Text originally published in the brochure Paris Mystères (2017) and reproduced with the kind permission of the author.

Geo-synchronicity. That is the name I gave to symplanicity, this new phenomenon that could not have been discovered before we possessed, as we do today, geographic maps faithful to reality. I was led to this phenomenon quite by chance in 1989, after reading Jacques Trescases’ book L’Étoile flamboyante. Two pentagrams were drawn over France: a smaller one whose points represented the cities of our most beautiful cathedrals, and a larger one whose points marked places where Master builders and Compagnons du Devoir gathered during their tours of France. It was only when I transcribed these two pentagrams onto a Michelin map of France that they began to “speak” to me. I discovered only about twenty lines of meaning, but they concerned Joan of Arc—the pivotal figure in French history between the temporal world and the spiritual world—François Mitterrand, the President of the Republic at the time, and the destiny of my own modest person.

Symplanicity, a gateway to the fifth dimension

After several years of research and reflection, I came to the conclusion that symplanicity is the manifestation of a dimension other than that of our four-dimensional world (the three dimensions of space and that of time), the only ones perceptible to our five senses or to the technological tools that extend them—atomic microscopes, cyclotrons, or telescopes.

Since symplanicity uses symbols to reveal meaning, I deduced that it unfolds within the universe of meaning itself, what C.G. Jung called the collective unconscious. Let us be clear: for me, symplanicity is the gateway to the dimension closest to our universe that is accessible to us—the fifth dimension, that of Spirit. This new dimension is accessible only through the mind, just as the ordinary four-dimensional universe, the phenomenal world, is accessible only through our senses.

Why does modern humanity have so much difficulty with the subtle world?

To grasp the world of the spirit, it is necessary to take into account the theory of the two cerebral hemispheres. Contemporary civilized humans use—except in rare cases—primarily, if not exclusively, their left brain: the brain of reason, analysis, division, calculation, and the segmentation of knowledge. The left brain is hypertrophied, while the right brain, little or not at all stimulated, is atrophied.

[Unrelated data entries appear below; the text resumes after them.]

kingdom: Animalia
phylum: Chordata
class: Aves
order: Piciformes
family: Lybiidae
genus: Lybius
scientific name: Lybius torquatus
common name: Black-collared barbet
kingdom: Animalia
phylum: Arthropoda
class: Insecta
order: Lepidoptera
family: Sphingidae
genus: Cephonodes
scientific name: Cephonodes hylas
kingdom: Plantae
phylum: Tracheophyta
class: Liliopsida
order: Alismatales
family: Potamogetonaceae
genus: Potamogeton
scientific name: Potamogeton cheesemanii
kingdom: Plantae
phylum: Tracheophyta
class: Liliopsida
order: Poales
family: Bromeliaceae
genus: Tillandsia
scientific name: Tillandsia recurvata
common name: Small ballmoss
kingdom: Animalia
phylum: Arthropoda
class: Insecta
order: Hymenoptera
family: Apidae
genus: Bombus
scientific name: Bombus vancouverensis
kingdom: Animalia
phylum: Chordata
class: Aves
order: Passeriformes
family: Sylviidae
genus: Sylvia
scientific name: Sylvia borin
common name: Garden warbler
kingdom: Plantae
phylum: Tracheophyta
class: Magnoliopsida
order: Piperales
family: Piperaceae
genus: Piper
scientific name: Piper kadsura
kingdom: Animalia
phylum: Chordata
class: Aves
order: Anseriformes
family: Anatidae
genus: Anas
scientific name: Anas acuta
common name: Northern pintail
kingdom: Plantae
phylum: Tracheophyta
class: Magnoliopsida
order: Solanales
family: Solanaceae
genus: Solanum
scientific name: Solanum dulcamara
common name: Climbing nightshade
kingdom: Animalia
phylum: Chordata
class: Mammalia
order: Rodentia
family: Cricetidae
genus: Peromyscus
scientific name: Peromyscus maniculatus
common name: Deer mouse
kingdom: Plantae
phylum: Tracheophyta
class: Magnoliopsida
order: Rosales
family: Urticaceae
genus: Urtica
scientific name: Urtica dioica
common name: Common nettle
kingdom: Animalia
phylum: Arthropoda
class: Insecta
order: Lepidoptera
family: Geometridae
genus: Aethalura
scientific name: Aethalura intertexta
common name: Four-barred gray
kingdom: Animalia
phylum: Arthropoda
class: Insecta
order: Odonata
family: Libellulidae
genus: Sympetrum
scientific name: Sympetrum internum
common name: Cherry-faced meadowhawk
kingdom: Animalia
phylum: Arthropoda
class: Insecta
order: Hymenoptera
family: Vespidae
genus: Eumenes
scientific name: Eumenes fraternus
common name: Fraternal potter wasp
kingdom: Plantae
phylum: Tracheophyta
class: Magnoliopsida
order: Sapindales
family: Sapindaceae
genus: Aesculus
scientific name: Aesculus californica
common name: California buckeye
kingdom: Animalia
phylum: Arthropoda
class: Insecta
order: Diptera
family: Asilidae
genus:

The right brain is the brain of intuition, emotion, holistic thinking, and the symbolic universe; it alone can resonate with symplanicity, just as it does with synchronicity. Humans before the advent of writing were more intuitive and contemplative than those of today, who believe only what they see. Yet, as Saint-Exupéry reminded us, “One sees clearly only with the heart. What is essential is invisible to the eye.” And in one of his books he added, “To know is not to demonstrate or to explain; it is to gain access to vision.” These two quotations may seem paradoxical, but in fact they are not, because the vision in question is not optical vision but inner vision—the vision of the mind or of consciousness.

Symplanicity is the simplest means of moving from the material universe to the spiritual universe, from the physical world to the metaphysical world. After the preliminary step of setting aside our preconceptions, it asks only one thing of us: to accept simply looking in order to see—that is, to perceive meaning when it exists.

A new way of looking at the world

Civilization is in crisis not only because institutions are failing, but above all because humanity first seeks external solutions, whereas the solutions are primarily within ourselves. This message is not easy to convey to contemporary humans, who often have only rights and no longer know what duties are, who know the price of everything but the value of almost nothing… Without a reversal of values and a change in perspective, our civilization has no future other than to drag us into a world of permanent stress, speed, and addiction to smartphones or other videophones which, when poorly used, vampirize our attention and insidiously transform us into robots. Just look around you.

And yet the solution is simple, concerns only ourselves, and cannot be shared, for we alone can see ultimate reality—and not others. Symplanicity contributes to the awakening of consciousness by pushing back the limits of reality. Within you, more subtle senses are asking to be engaged—test them!